Answer these questions using the blog post below.
1. When does the writer plan to clean the kids' room?
2. Where did the writer's mom teach?
3. What did the writer use to touch Crystal S.'s hand during the spooky story?

──────── DOCUMENT SEGMENT

Thursday, January 06, 2011

So THIS is what it feels like to be caught up on the dishes ... Weird.

My house is still not TOTALLY AND COMPLETELY CLEAN ... but it's close.

I should change the shavings in the hedgies' cages again. And I DESPERATELY NEED to vacuum. Since I haven't done it all week.

Michael's and my room and bathroom are trashed, pretty much. And I have a few loads of laundry to fold and put away.

And there's lots of clothes in the kids' room that need to be picked up/put away ... besides the usual amount of catastrophic mess in there. Which will be cleaned Saturday morning, before their birthday party.

I really DID think of having a family party and then a friends party for them.
But I am just zonked THINKING about it.

Would it be bad form to have an unbirthday party for them? No presents or anything. But ... maybe a half-birthday party? Splash in a wading pool, eat some ice cream, play with friends? Would that be okay? Or am I overthinking this?

I had birthday parties when I was little. And, I remember liking all my friends getting together. And, also, being totally pissed off when I won a game and DIDN'T get a prize (since, as birthday girl, you get PRESENTS, it wasn't quite fair for me to get PRESENTS and a prize ... but, still ... I won that party game, I'll have you know.)

Then I had lots of slumber parties instead of birthday-party-parties. And those were (mostly) fun. (Except the one year when one of the girls said something and I repeated it. So _I_ was the one who got in trouble for gossiping at school the next day. Which is probably why I really do avoid gossiping. Because it SUCKS getting in trouble with your teacher AND YOUR MOM, who teaches in the classroom next door, ON YOUR BIRTHDAY.

Yeah. Looking back on all that ... it's amazing that I was as social as I was, since most parties that I really remember ended with/resulted in fiasco.

(Of course, there are some that balance out. Like the Beehive sleepover where one girl told me that my toes were WEIRD. [Oh, the humanity. I know. But STILL, I'm self-conscious. So sue me. {Not literally.}] ...
That one is balanced out by the Merrie Miss (our church's Sunday School class for 11-year-old girls. Back in the day).

That one was awesome. It was at my house. Even though my mom wasn't the teacher.
We were reading spooky stories out of one of the books from my mom's classroom.
I had already read it, and I knew what was coming up ...
So I said that I had to check the door [or some other lame excuse that was JUST PLAUSIBLE] and got Jazzy-cat out from under the dining room table. Then I snuck her back, as I settled back into the group.
And as poor Crystal S. was reading the part about how this monster from under the bed was reaching out his "hairy paw" out toward the little boy, I touched her hand [out of the flashlight's beam] with Jazzy's paw.
Oh. My. Stars. And. Garters! She screamed ... then the other three girls screamed ... and my mom burst out of her bedroom and yells out from the hall to find out what the heck is going on.
"We're just reading scary stories," I managed to choke out between hysterical giggles.
Yeah, good times.  ... And, yes, Crystal does still talk to me. In fact, she thought it was funny ... after a couple minutes. She's good people.)

But yeah ... So, I'm still kinda tired. And I figured out that I'm PMS-y. Fun, fun.
How did I figure this out?
Well, I was feeling all surly and yelling at the kids about dumb stuff ... and I couldn't figure out why I was so ... off.

────────────────
──────── SUPPLIED INFORMATION

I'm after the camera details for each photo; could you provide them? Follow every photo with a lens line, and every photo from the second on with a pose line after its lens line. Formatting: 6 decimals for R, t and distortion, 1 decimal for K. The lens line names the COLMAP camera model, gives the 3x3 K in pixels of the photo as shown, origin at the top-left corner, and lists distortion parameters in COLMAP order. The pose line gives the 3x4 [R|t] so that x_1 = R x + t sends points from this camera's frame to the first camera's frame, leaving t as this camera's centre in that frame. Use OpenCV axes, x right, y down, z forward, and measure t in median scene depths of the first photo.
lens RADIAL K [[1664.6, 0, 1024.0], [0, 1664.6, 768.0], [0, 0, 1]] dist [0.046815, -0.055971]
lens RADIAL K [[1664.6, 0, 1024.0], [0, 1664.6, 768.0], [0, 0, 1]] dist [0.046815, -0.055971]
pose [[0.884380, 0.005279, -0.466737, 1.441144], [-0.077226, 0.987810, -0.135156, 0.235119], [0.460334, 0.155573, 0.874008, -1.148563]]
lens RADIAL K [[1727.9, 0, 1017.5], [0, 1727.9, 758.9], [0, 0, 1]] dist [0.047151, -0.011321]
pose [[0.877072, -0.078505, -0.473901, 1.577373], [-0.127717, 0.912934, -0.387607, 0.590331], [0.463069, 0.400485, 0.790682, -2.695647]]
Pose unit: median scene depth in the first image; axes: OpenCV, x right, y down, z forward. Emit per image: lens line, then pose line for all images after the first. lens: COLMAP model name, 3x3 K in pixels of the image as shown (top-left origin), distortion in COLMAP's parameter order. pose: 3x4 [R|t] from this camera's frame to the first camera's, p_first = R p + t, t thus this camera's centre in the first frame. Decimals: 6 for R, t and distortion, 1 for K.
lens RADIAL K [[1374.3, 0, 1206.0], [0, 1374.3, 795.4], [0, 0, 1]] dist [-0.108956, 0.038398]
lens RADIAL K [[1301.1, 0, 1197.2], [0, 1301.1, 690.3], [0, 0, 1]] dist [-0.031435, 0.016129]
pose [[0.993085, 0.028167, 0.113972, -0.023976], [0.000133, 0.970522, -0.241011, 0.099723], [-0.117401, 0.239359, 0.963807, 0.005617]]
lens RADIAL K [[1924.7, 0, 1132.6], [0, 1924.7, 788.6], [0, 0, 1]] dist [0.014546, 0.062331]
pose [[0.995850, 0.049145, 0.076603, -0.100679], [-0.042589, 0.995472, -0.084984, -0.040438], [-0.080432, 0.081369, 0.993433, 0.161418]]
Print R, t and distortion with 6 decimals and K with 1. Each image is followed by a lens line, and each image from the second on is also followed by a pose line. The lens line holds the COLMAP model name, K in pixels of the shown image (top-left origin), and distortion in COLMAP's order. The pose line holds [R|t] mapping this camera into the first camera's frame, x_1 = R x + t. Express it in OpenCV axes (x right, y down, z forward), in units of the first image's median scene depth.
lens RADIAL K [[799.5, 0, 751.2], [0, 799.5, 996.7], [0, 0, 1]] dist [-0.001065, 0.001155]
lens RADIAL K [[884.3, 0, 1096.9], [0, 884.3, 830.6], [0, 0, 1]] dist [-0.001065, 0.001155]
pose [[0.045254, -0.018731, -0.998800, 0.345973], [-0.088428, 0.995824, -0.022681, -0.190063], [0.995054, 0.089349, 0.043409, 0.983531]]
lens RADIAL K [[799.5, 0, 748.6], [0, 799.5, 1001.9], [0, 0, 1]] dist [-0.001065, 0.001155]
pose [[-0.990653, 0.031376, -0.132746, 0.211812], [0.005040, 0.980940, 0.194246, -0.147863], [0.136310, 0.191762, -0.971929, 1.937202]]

────────────────

EXERCISE OUTPUT:
1. Saturday morning, before the kids' birthday party.
2. In the classroom next door to the writer's classroom.
3. The paw of Jazzy, the cat.